A good cop who decided to negotiate with a suicidal man with an unloaded gun instead of killing him filed a lawsuit against the West Virginia city that fired him over it.
The Weirton police officers who did shoot and kill the suicidal man kept their jobs.
According to the suit, officer Ryan Kuzma, who fired the fatal shot that killed 21-year-old Ronald William, sent text messages to the fired officer, Stephen Mader, calling him a “coward” who “didn’t have the balls to save his own life.”
Kuzma added Mader and his mother were “loud mouth pieces of shit” who would get an officer killed – although it appears Mader, a Marine veteran who served in Afghanistan, is anything but a coward.
After Kuzma fatally shot Williams in the head, it was determined the silver pistol he was holding was not loaded.
Nevertheless, the Weirton Police Department called Mader a “bad cop” and a “disgruntled” employee” who “froze” during the incident.
It happened on May 6, 2016 after police received a call from Williams’ girlfriend about a domestic dispute.
“The call came in around 2:50 in the morning,” Mader said.
“The whole thing was over by 3:02 (a.m.).”
“When he brought his hands from behind his back, he had a silver pistol in his right hand,” Mader recalled.
“I drew my duty weapon and I’m telling him, ‘Put the gun down, put the gun down.'”
“Just shoot me,” Williams told Mader after brandishing an unloaded pistol on him, according to the Huffington Post.
Unaware the silver pistol Williams was holding in his hand wasn’t loaded, Mader observed Williams didn’t appear angry and seemed more depressed.
With his gun drawn on Williams, Mader didn’t view him as an immediate threat, so he worked to deescalate the situation.
“Saying the words ‘Just shoot me’ sent up the red flag that he was just trying to harm himself and no one else. That’s what made me make my decision. He needed help.”
Mader responded he wasn’t going to shoot anyone and ordered him to drop the gun.
“I’m not gonna shoot you, brother,” he said.
“Just put the gun down.”
Then he said it again.
“Nah man. Seriously ― just shoot me,” Williams replied again.
Mader never shot Williams.
Soon, another police cruiser drove up the street towards them. When officers Baker and Kuzma arrived, Williams began randomly waiving the gun around between officers.
“Within seconds, shots were fired and the last shot fatally wounded Mr. Williams to the head,” Mader recalled.
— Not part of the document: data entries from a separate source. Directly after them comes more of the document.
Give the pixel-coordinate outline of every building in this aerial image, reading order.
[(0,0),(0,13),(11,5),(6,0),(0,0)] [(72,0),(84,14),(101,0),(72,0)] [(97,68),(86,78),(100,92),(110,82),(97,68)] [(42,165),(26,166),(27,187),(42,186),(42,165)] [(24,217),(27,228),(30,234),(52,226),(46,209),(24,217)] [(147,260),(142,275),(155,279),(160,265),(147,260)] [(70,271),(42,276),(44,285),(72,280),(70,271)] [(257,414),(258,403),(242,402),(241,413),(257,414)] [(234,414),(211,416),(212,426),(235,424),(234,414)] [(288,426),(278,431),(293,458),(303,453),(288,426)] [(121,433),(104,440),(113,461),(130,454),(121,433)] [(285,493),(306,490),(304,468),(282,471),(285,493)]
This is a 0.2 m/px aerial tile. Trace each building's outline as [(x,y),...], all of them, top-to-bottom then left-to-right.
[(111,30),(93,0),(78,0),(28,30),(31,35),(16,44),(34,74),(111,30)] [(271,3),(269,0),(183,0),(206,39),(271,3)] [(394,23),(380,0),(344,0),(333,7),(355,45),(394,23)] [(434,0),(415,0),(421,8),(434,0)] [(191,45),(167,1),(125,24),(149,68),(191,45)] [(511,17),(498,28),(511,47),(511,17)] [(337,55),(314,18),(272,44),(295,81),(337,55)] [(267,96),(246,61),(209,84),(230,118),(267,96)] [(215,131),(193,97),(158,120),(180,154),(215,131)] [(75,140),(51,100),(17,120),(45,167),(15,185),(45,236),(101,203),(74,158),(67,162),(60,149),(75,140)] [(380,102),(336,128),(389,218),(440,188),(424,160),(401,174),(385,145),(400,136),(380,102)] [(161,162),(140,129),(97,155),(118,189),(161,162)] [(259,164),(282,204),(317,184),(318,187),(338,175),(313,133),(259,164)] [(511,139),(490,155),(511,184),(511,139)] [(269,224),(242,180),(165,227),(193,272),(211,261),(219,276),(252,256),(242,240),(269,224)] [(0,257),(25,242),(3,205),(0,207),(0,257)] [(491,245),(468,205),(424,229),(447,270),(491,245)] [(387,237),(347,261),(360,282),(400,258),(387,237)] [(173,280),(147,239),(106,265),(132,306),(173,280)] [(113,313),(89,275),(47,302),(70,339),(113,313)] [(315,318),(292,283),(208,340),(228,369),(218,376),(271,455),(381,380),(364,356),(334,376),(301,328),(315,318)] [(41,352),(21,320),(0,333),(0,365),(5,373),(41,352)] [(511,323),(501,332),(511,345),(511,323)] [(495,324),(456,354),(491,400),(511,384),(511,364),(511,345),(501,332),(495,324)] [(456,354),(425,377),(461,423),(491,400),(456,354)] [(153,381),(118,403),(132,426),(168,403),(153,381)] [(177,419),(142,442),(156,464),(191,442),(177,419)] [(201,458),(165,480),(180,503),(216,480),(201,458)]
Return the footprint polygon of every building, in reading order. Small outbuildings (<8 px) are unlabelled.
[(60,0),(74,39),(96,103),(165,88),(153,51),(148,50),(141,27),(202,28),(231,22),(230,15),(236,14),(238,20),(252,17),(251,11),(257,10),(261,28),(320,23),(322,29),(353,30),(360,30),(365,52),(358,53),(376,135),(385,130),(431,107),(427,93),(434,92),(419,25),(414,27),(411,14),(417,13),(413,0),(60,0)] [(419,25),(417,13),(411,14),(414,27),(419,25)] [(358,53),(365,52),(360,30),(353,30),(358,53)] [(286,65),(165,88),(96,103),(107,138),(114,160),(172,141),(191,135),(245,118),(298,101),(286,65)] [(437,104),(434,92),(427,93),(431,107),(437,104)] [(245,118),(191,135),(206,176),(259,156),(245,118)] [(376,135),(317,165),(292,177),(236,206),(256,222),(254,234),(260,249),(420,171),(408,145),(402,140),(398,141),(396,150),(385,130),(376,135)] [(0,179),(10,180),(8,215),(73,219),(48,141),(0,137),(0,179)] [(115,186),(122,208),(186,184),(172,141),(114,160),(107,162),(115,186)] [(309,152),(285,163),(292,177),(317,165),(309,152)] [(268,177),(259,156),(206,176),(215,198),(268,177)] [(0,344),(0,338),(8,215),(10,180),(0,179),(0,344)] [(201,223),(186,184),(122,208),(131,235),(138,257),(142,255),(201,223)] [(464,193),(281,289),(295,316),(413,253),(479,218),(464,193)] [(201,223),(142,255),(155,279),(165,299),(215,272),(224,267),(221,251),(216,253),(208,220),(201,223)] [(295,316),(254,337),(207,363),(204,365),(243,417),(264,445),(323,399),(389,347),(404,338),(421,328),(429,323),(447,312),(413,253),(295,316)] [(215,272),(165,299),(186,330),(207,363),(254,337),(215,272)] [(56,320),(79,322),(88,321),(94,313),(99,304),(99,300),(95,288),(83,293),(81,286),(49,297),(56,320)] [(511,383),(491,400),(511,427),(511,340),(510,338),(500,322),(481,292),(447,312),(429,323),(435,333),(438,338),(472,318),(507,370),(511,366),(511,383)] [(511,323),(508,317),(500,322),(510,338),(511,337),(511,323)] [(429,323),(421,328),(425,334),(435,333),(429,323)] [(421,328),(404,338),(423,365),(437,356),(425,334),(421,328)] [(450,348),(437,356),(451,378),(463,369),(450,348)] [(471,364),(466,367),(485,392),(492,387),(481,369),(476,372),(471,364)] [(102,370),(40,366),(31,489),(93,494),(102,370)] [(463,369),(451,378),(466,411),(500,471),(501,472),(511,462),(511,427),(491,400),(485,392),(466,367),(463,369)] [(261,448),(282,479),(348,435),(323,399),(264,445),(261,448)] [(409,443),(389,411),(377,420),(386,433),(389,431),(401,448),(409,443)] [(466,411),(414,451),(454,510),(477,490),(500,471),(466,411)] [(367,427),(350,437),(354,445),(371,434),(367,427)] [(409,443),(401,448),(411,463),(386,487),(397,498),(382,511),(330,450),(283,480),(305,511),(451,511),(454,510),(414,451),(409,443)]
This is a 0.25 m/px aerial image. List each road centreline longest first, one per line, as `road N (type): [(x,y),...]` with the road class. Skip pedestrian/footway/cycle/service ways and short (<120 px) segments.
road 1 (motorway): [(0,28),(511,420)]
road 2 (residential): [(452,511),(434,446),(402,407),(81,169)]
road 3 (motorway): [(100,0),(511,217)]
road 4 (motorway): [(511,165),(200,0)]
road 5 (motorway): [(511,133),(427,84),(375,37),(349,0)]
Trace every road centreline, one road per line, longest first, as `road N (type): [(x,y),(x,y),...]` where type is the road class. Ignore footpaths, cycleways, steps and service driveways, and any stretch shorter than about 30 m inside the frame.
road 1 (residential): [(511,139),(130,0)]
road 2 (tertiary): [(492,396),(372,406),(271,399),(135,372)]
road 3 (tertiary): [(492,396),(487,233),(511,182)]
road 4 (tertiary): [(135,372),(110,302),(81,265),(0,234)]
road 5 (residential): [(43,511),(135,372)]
It’s unclear whether the 911 dispatcher relayed the girlfriend’s message to officers Mike Baker and Ryan Kuzma before they opened fired.
“It started out calm and it kind of escalated. I was trying to keep it calm,” Mader reported.
“The termination of Stephen Mader shows how much work we have to do to reform the nature of policing in our state,” Executive Director of the ACLU in West Virginia Joseph Cohen said.
“Once he made the decision [Williams] was not a threat, the U.S. Constitution says he’s not allowed to shoot. Not only was his belief reasonable, it was objectively correct. The gun was unloaded,” Cohen continued. ”
“If Stephen Mader was reasonable in his objectively correct decision that RJ Williams was not a threat to others, the real reason the Weirton Police Department fired him is because he honored Williams’ constitutional right not to be shot.”
Mader now works as a military police officer in the West Virginia National Guard.